Claims of low cost were based on “grossly misleading” assumptions
* Highly optimistic assumptions about EV costs have been called into question by the actual development of EV costs since the CCC advised Parliament
* Committee on Climate Change spreadsheets only revealed after 2 year freedom of information campaign
* Costs could be £60,000 per household higher than the CCC estimates that MPs used when they were considering Net Zero legislation
London, 26 September – The Sunday Telegraph reports today that Parliament was misled into supporting Net Zero plans to decarbonise the economy.
The Climate Change Committee (CCC) told MPs that British households and businesses would face only a modest cost for reaching Net Zero emissions in 2050, but analysis of their financial models by the Global Warming Policy Forum (GWPF) shows that key assumptions were not credible even at the time the report was published.
The revelations come after the CCC spent two years and tens of thousands of pounds resisting attempts to have the Net Zero model spreadsheets released under Freedom of Information legislation. The Information Tribunal finally forced their disclosure in August this year.
The first results of the GWPF’s analysis focus on the Transport sector costings. The work reveals that the CCC’s claims that decarbonisation could be achieved at no net cost was based on wildly optimistic and sometimes bizarre assumptions.
According to GWPF Deputy Director Andrew Montford:
When they published their report in 2019, the CCC said that small electric car prices would have fallen to around £13,000 by 2021. However, the CCC’s figures for 2019 EV prices were wildly wrong at the time they published their report, so its’ unsuprising tht the current cost of a small electric car is double, or even triple their estimate.”
If instead of the CCC’s optimistic assumptions, we project a realistic decline in EV costs, this adds a staggering £1.8 trillion to the cost of Net Zero, or £60,000 per household, and altogether wipes out the claimed net benefit of decarbonising the transport sector.

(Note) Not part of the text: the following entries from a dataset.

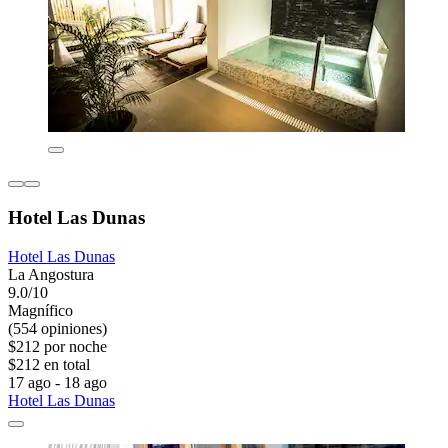
Hotel Las Dunas
Hotel Las Dunas
La Angostura
9.0/10
Magnífico
(554 opiniones)
$212 por noche
$212 en total
17 ago - 18 ago
Hotel Las Dunas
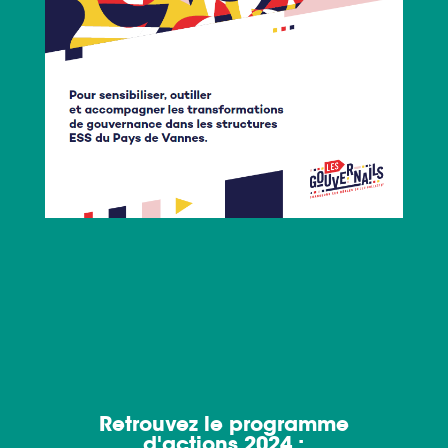
Retrouvez le programme
d'actions 2024 :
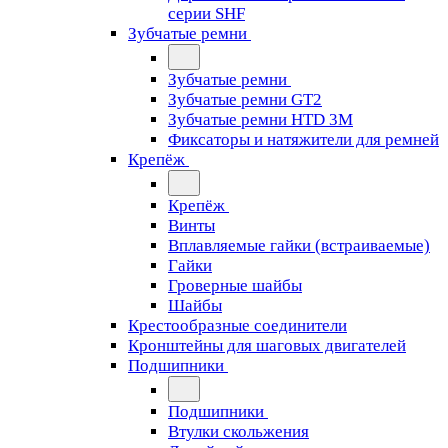
серии SHF
Зубчатые ремни
Зубчатые ремни
Зубчатые ремни GT2
Зубчатые ремни HTD 3M
Фиксаторы и натяжители для ремней
Крепёж
Крепёж
Винты
Вплавляемые гайки (встраиваемые)
Гайки
Гроверные шайбы
Шайбы
Крестообразные соединители
Кронштейны для шаговых двигателей
Подшипники
Подшипники
Втулки скольжения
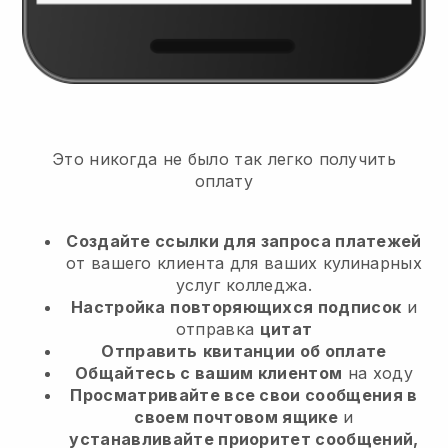
Это никогда не было так легко получить
оплату
Создайте ссылки для запроса платежей
от вашего клиента
для ваших кулинарных
услуг колледжа.
Настройка
повторяющихся подписок
и
отправка
цитат
Отправить
квитанции об оплате
Общайтесь с вашим клиентом
на ходу
Просматривайте все свои сообщения в
своем почтовом ящике
и
устанавливайте приоритет сообщений,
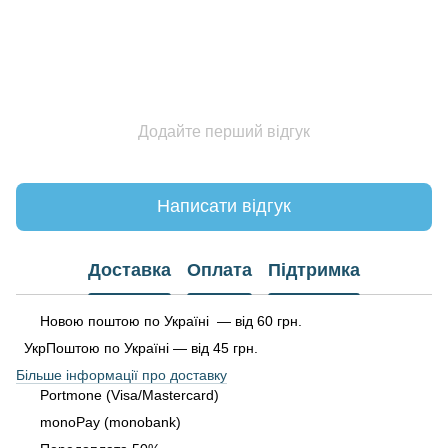
Додайте перший відгук
Написати відгук
Доставка
Оплата
Підтримка
Новою поштою по Україні — від 60 грн.
УкрПоштою по Україні — від 45 грн.
Більше інформації про доставку
Portmone (Visa/Mastercard)
monoPay (monobank)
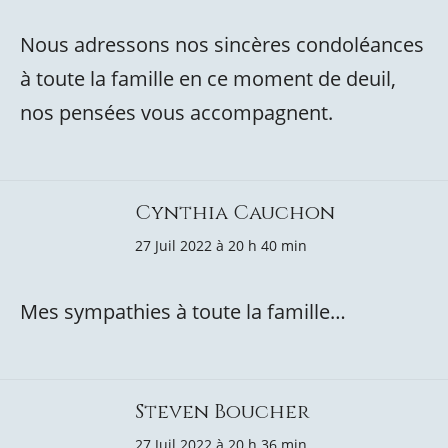
Nous adressons nos sincères condoléances
à toute la famille en ce moment de deuil,
nos pensées vous accompagnent.
Cynthia Cauchon
27 Juil 2022 à 20 h 40 min
Mes sympathies à toute la famille…
Steven Boucher
27 Juil 2022 à 20 h 36 min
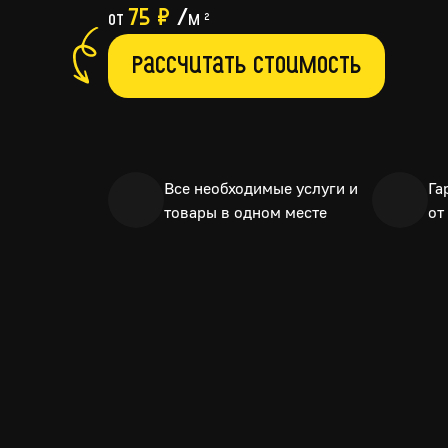
75 ₽
/
от
м
2
Рассчитать стоимость
Все необходимые услуги и
Га
товары в одном месте
от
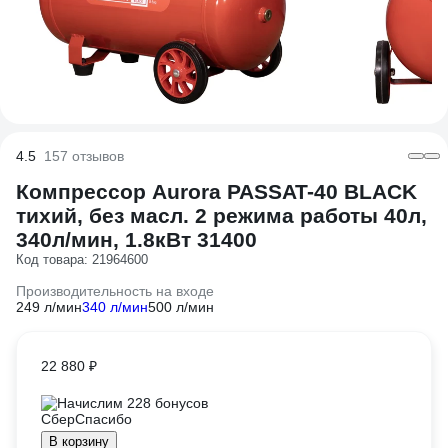
4.5
157 отзывов
Компрессор Aurora PASSAT-40 BLACK
тихий, без масл. 2 режима работы 40л,
340л/мин, 1.8кВт 31400
Код товара: 21964600
Производительность на входе
249 л/мин
340 л/мин
500 л/мин
22 880 ₽
Начислим 228 бонусов
В корзину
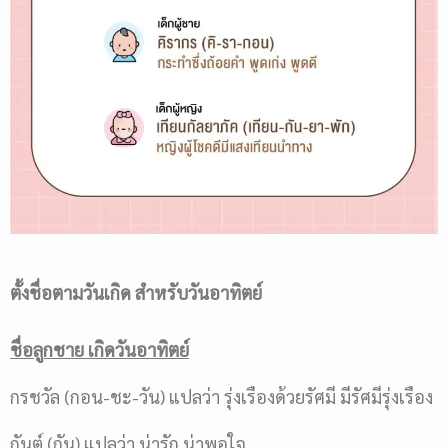
ตั้งชื่อตามวันเกิด
สำหรับวันอาทิตย์
ชื่อลูกชาย เกิดวันอาทิตย์
กรชวัล (กอน-ชะ-วัน) แปลว่า รุ่งเรืองด้วยรัศมี มีรัศมีรุ่งเรือง
กันต์ (กัน) แปลว่า น่ารัก น่าพอใจ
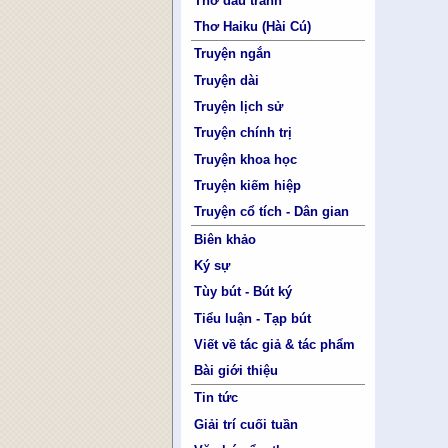
Thơ đấu tranh
Thơ Haiku (Hài Cú)
Truyện ngắn
Truyện dài
Truyện lịch sử
Truyện chính trị
Truyện khoa học
Truyện kiếm hiệp
Truyện cổ tích - Dân gian
Biên khảo
Ký sự
Tùy bút - Bút ký
Tiểu luận - Tạp bút
Viết về tác giả & tác phẩm
Bài giới thiệu
Tin tức
Giải trí cuối tuần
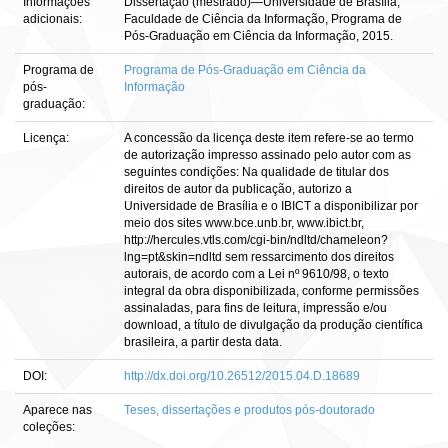
Informações
Dissertação (mestrado)—Universidade de Brasília,
adicionais:
Faculdade de Ciência da Informação, Programa de
Pós-Graduação em Ciência da Informação, 2015.
Programa de
Programa de Pós-Graduação em Ciência da
pós-
Informação
graduação:
Licença:
A concessão da licença deste item refere-se ao termo
de autorização impresso assinado pelo autor com as
seguintes condições: Na qualidade de titular dos
direitos de autor da publicação, autorizo a
Universidade de Brasília e o IBICT a disponibilizar por
meio dos sites www.bce.unb.br, www.ibict.br,
http://hercules.vtls.com/cgi-bin/ndltd/chameleon?
lng=pt&skin=ndltd sem ressarcimento dos direitos
autorais, de acordo com a Lei nº 9610/98, o texto
integral da obra disponibilizada, conforme permissões
assinaladas, para fins de leitura, impressão e/ou
download, a título de divulgação da produção científica
brasileira, a partir desta data.
DOI:
http://dx.doi.org/10.26512/2015.04.D.18689
Aparece nas
Teses, dissertações e produtos pós-doutorado
coleções:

Dr Benny Peiser, GWPF director said:
Lord Deben, chairman of the Climate Change Committee, told Parliament the Net Zero report was ‘the most seriously presented, costed effort’ – but it is now clear that the CCC’s costings were incomplete, biased, and grossly misleading.
Parliament was, in essence, misled and Net Zero was badly mis-sold. The public is now facing the price for that deception.”
In a striking new development, the Sunday Telegraph is also reporting that they were initially given misleading information by the CCC, in an attempt to cover up the error and prevent publication. Only repeated requests for clarification revealed the truth.
Dr Peiser said that the CCC’s attempts to whitewash the matter meant that this supposedly independent advisor to government could no longer be seen as a credible source:
The CCC spent years trying to hide their absurd assumptions, and even after the Information Tribunal compelled them to release their spreadsheets, they tried to throw the Sunday Telegraph off the scent. I don’t think Parliament or the public can ever trust them again.”
Craig Mackinlay MP, chairman of the parliamentary Net Zero Scrutiny Group, told the Sunday Telegraph that the findings were “scandalous” and that Parliament had been “misled”.
The GWPF’s analysis of the CCC’s costings is ongoing, and further announcements are expected in the coming weeks.
Cost of electric vehicles
The CCC’s model assumes that EV costs will fall by 36–59% between 2010 and 2050, depending on category. The price of small EVs is assumed to fall from £26,000 to £11,000. Actual 2021 small EV prices (see graph below) are typically around double the figures used by the CCC in the Net Zero Report.
It must have been obvious to the CCC that their assumed trajectory was wrong at the time the Net Zero report was published. The CCC’s 2019 figure was £14,666, around half the level seen in the marketplace at that time .
This can be illustrated by the history of the Nissan Leaf, the archetypal small EV.
The extremely optimistic assumptions made by the CCC about Electric Vehicles are crucially important to their overall cost estimates. Simply changing the shape of the curve to a straight line decline between 2019 and 2050, for all categories of EV, adds £0.7 trillion to the cost of Net Zero.
With batteries now representing only around 25% of the consumer cost of an EV, future cost declines – if any – are likely to be incremental rather than revolutionary. Indeed, there a significant upward cost pressures on EV prices due to increasing costs for energy and critical minerals.
Reducing the rate of decline to 3% per decade more than doubles the cost of Net Zero, amounting to a bill of £60,000 per household. Holding EV prices steady would increase the bill by £2.1 trillion, or £75,000 per household.
 All costs are in £2018, ex-VAT and before deduction of any grants.